Now a man named Lazarus was sick. He was from Bethany, the village of Mary and her sister Martha. (This Mary, whose brother Lazarus now lay sick, was the same one who poured perfume on the Lord and wiped his feet with her hair.) So the sisters sent word to Jesus, “Lord, the one you love is sick.” …
Jesus, once more deeply moved, came to the tomb. It was a cave with a stone laid across the entrance. “Take away the stone,” he said.
“But, Lord,” said Martha, the sister of the dead man, “by this time there is a bad odor, for he has been there four days.”
Then Jesus said, “Did I not tell you that if you believe, you will see the glory of God?”
So they took away the stone. Then Jesus looked up and said, “Father, I thank you that you have heard me. I knew that you always hear me, but I said this for the benefit of the people standing here, that they may believe that you sent me.”
When he had said this, Jesus called in a loud voice, “Lazarus, come out!” The dead man came out, his hands and feet wrapped with strips of linen, and a cloth around his face.
Jesus said to them, “Take off the grave clothes and let him go.” …
Meanwhile a large crowd of Jews found out that Jesus was there and came, not only because of him but also to see Lazarus, whom he had raised from the dead. So the chief priests made plans to kill Lazarus as well, for on account of him many of the Jews were going over to Jesus and believing in him.
- John 11:1-3, 11:38-44, 12:9-11
“Wow! Because of Lazarus, many Jews were ‘believing in Jesus.’ Lazarus has been given a trumpet. He has a testimony to give – and what a testimony he has!
“’I was always a good fellow,’ he would say. ‘I paid my bills. I loved my sisters. I even enjoyed being around Jesus. But I wasn’t one of the followers. I didn’t get as close as Peter and James and those guys. I kept my distance. Nothing personal. I just didn’t want to get carried away.’
“’But then I got sick. And then I died. I mean, I died dead. Nothing left. Stone-cold. No life. No breath. Nothing. I died to everything. I saw life from the tomb. And then Jesus called me from the grave. When He spoke, my heart beat and my soul stirred, and I was alive again. And I want you to know He can do the same for you.’
“If God has called you to be a Lazarus, then testify. Remind the rest of us that we, too, have a story to tell. We, too, have neighbors who are lost. We, too, have died and been resurrected.”
- Max Lucado, The Greatest Moments
I have mentioned the story of Lazarus recently, but in reading this quote from Max Lucado, the story bears repeating.
Lucado takes the story a step further than Lazarus simply dying and being resurrected. The story does not end in John 11. People wanted to hear the story of Lazarus, and Lazarus was willing to tell it.
Did Lazarus tell it as Lucado suggests? In part, maybe. John 11 starts off with the sisters sending Jesus a message that the one He loves is sick. If Lazarus was just a simple hanger-on who occasionally listened to Jesus from the sidelines, it is doubtful that they would express their message in such a way.
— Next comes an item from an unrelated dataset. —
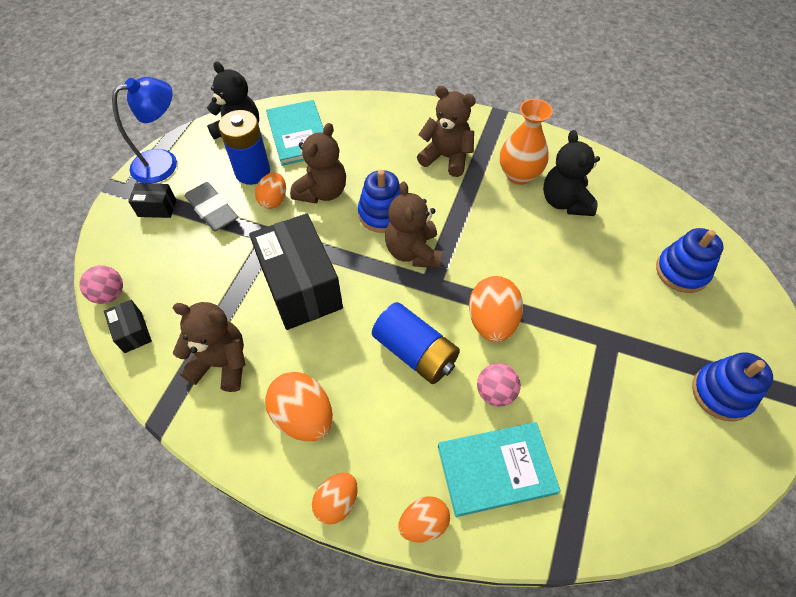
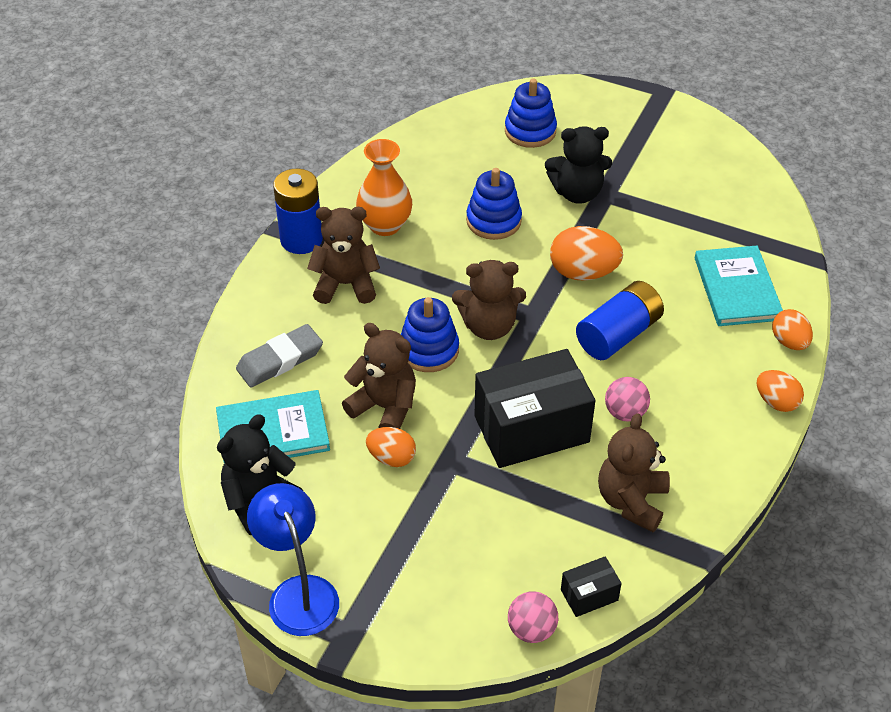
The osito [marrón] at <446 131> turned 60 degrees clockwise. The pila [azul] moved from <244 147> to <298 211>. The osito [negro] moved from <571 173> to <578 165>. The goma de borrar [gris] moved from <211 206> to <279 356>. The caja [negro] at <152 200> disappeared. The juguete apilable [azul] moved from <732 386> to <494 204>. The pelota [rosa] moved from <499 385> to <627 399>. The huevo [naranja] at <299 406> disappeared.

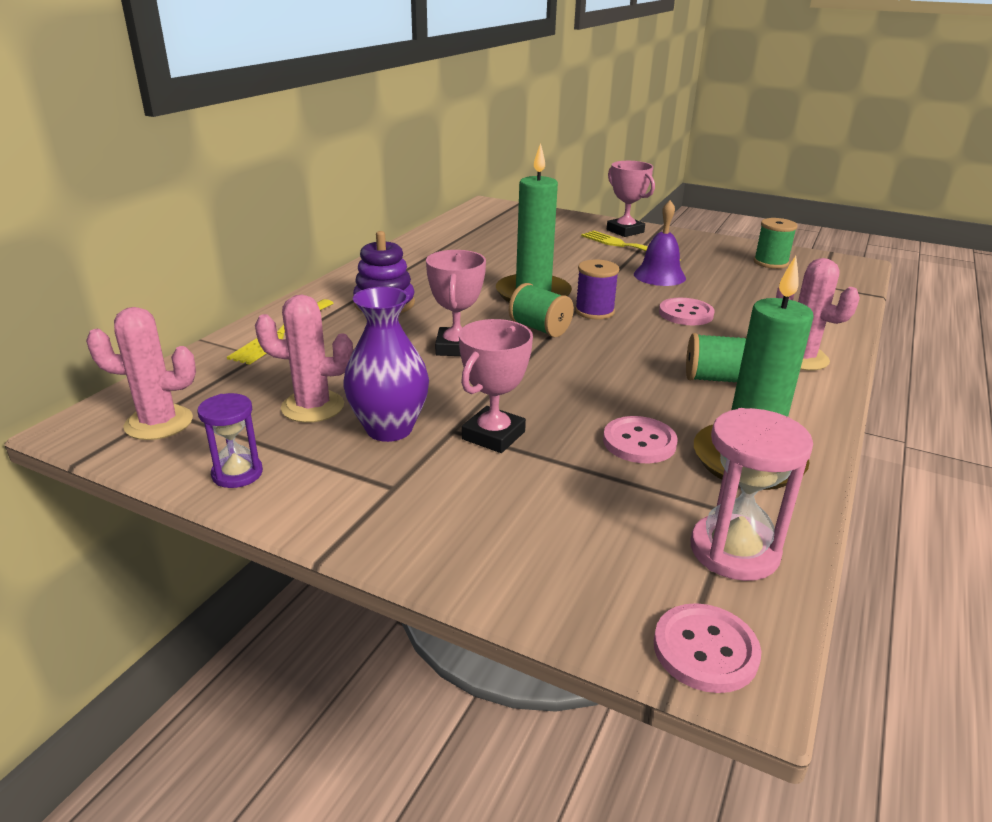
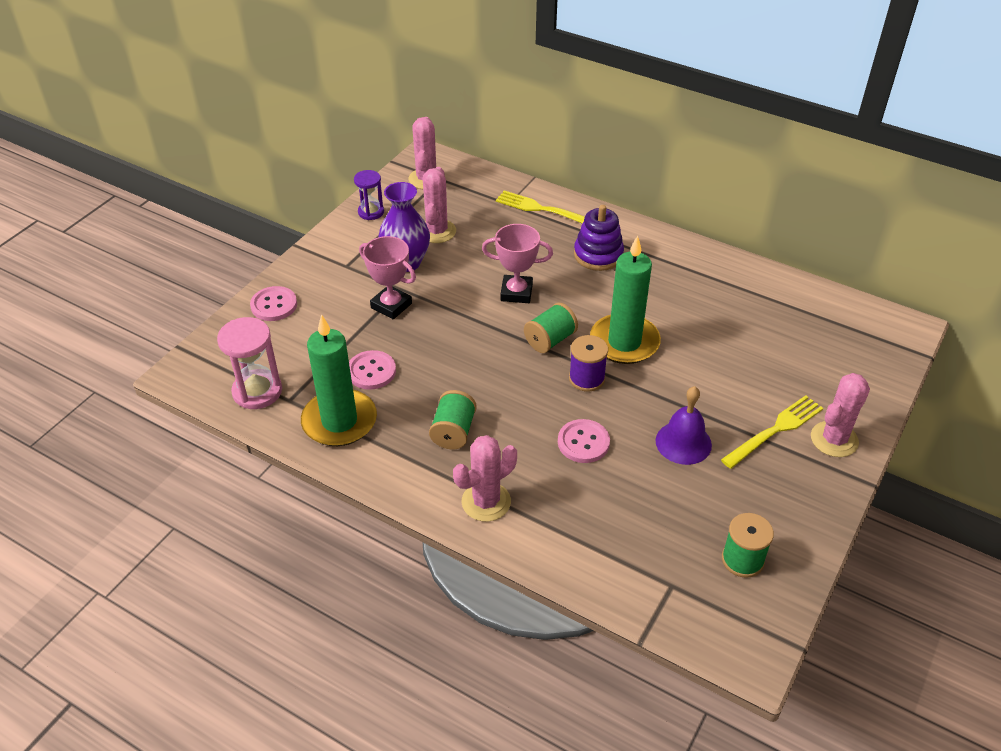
The trofeo [rosa] at <631 199> was replaced by the cactus [rosa] at <840 415>. The botón [rosa] moved from <707 648> to <273 303>.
Yet, all of us are loved by Jesus, individually. This one message may be the inspiration that the Thoenes used in their book, When Jesus Wept, to paint a picture that Jesus and Lazarus spent time together, simply talking. The Bible mentions that Jesus had a lot of followers, but only twelve in His inner circle.
Then Lucado asks if we are each another Lazarus? Do we have a story to tell?
Let’s look at the word “testimony.” Vocabulary.com gives the definition as “When you give testimony you are telling what you saw or what you know.”
If you have met Jesus, you have a testimony. If you have not met Jesus, you do not have a testimony in that regard. But is the corollary true? If you do not have a testimony, have you not met Jesus?
There are so many who vehemently deny having a testimony, yet they claim to know Jesus. Do they have the head knowledge (intellectual) that Jesus exists, but they do not have the heart knowledge (spiritual) that only comes from a surrender to Him? I know that when I surrendered my will to His, my eyes were opened to understanding that I had never seen before. I had read the Bible many, many times before, but not with understanding. People can read the commentaries of great theologians and famous preachers and sound like they have understanding, but do they?
Or are they just unwilling to give their testimony. Can they love their neighbor and remain mute?
These are unanswerable questions for the bystander. God knows the answers and if the people who are like this are honest, they also know. For those who have a testimony, they need to share it.
My Indonesian friend who had us in his home once a month for a first-century style worship service told his testimony at every meeting – twelve times per year for many years. And he opened his home to Indonesian exchange students and others each month. He was a ‘Lazarus.’
I know from personal experience as a ‘Lazarus,’ I have this overwhelming desire to share the Gospel with others. Does God grant that to just a few? Then why intend the Great Commission for all? We should all have that burning desire to share our testimony. For those of us who have God’s Love within us, it grows so that it cannot be contained. It must overflow and spill out to those around us.
Soli Deo Gloria. Only to God be the Glory.